The National Residential Landlords Association (NRLA) has welcomed confirmation from a government minister that the courts will begin to hear possession cases from the latter part of next month, providing greater certainty for the rental market.
Responding to a series of parliamentary questions, Lord Greenhalgh, a minister at the Ministry for Housing, Communities and Local government said that from the 24 August, “the courts will begin to process possession cases again”.

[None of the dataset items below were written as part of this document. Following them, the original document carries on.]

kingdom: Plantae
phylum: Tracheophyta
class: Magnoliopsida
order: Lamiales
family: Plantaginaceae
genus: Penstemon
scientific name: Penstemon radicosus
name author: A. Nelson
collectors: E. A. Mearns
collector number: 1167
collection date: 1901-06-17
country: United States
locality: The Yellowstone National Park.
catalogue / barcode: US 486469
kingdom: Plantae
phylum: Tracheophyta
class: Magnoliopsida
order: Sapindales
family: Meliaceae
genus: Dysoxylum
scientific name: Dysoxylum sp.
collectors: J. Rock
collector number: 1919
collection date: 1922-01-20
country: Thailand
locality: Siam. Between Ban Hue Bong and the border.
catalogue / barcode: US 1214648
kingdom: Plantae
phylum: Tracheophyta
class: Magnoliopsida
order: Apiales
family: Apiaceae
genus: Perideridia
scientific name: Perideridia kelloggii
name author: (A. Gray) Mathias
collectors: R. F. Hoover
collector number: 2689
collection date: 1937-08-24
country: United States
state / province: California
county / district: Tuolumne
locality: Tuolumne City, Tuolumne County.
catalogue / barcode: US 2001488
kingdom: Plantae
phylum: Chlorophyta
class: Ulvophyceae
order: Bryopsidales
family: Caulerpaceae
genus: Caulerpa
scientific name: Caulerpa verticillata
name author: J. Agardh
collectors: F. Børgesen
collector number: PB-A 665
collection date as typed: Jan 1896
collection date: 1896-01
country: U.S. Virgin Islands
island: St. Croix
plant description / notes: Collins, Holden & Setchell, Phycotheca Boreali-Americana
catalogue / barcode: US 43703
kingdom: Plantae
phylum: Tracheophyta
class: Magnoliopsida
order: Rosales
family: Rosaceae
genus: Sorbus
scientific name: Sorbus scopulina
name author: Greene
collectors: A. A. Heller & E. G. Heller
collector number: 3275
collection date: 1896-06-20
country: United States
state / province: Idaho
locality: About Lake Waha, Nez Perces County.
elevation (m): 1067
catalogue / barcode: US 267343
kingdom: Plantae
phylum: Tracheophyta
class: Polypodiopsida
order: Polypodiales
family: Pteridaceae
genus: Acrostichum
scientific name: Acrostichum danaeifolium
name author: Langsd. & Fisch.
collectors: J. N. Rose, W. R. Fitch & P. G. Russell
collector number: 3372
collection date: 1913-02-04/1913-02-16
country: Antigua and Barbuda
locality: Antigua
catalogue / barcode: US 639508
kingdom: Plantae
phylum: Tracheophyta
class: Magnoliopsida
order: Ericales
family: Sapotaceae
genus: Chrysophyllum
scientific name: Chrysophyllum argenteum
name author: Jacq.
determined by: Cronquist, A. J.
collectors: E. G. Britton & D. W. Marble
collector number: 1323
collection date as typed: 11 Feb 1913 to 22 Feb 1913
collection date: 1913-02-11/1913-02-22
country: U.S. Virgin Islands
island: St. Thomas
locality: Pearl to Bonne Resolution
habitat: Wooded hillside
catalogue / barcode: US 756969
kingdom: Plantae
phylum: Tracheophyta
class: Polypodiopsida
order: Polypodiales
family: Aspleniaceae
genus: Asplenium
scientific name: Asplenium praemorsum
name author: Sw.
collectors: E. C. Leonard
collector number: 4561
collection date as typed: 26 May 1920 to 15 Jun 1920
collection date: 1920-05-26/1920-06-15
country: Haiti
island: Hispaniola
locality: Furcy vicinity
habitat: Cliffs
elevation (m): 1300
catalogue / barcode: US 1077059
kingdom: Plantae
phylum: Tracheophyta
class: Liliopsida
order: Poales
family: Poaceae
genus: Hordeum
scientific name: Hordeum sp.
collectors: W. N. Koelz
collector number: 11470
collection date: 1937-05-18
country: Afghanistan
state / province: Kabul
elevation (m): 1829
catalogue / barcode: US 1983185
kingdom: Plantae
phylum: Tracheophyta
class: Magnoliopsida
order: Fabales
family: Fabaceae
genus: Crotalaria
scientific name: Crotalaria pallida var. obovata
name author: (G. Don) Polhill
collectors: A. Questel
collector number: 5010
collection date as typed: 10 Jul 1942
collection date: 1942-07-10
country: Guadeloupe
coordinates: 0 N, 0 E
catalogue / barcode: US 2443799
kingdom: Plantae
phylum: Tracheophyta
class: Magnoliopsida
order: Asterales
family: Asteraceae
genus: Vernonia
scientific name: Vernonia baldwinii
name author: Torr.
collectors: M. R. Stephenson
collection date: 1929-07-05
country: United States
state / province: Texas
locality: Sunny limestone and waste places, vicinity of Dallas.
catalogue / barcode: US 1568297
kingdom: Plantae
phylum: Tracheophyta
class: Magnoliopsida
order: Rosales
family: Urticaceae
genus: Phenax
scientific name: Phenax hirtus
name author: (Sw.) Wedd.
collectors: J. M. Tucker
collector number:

After what would be a five month suspension, the minister argued that this would be “an important step towards ending the lockdown and will protect landlords’ important right to regain their property”.
Ben Beadle, chief executive of the NRLA, commented: “The minister’s comments provide greater certainty for the rental market.”
The minister confirmed that under plans to end Section 21 repossessions as part of the Renters’ Reform Bill, ministers want to ensure that “landlords are able to swiftly and smoothly regain their property through the courts where they have a legitimate reason to do so”.
This means that landlords can, among other issues, take action against renters committing domestic abuse or making the lives of fellow tenants or neighbours a misery.
Research last year by the University of Bristol found that 38% of victims of domestic abuse live in private rented housing, a higher proportion than any other tenure. The charity Refuge, which runs the Domestic Violence Helpline, has said that there has been a 66% increase in calls to the helpline during the Covid-19 pandemic.
In cases of domestic violence, landlords will often end the tenancy agreement and offer a fresh one, for the same property, to the victim independent of the abuser, and that is why the NRLA now wants the courts to deal urgently and swiftly with cases concerning anti-social behaviour and domestic violence when they are allowed to begin to hear repossession cases.
The NRLA’s Ben Beadle added: “We continue to work hard with landlords and tenants to sustain tenancies wherever possible. In the vast majority of cases this is happening.
“It is vital however that swift action can be taken against those tenants committing anti-social behaviour or domestic violence.
“We are calling also for priority to be given to cases where possession orders were granted prior to lockdown or where rent arrears have nothing to do with the Covid pandemic.”
David Cox, chief executive, ARLA Propertymark, has also welcomed yesterday's announcement that possession cases will recommence on 24 August.
He commented: “We’re very pleased to hear that from 24 August courts will be re-opening and can begin to process the backlog of possession cases.
“We have previously expressed our concern to the Secretary of State for Justice that there could be as many as 62,000 ‘business as usual’ landlord possession claims to be processed across England and Wales so having clarity on when these can be handled is extremely encouraging for landlords and the sector.”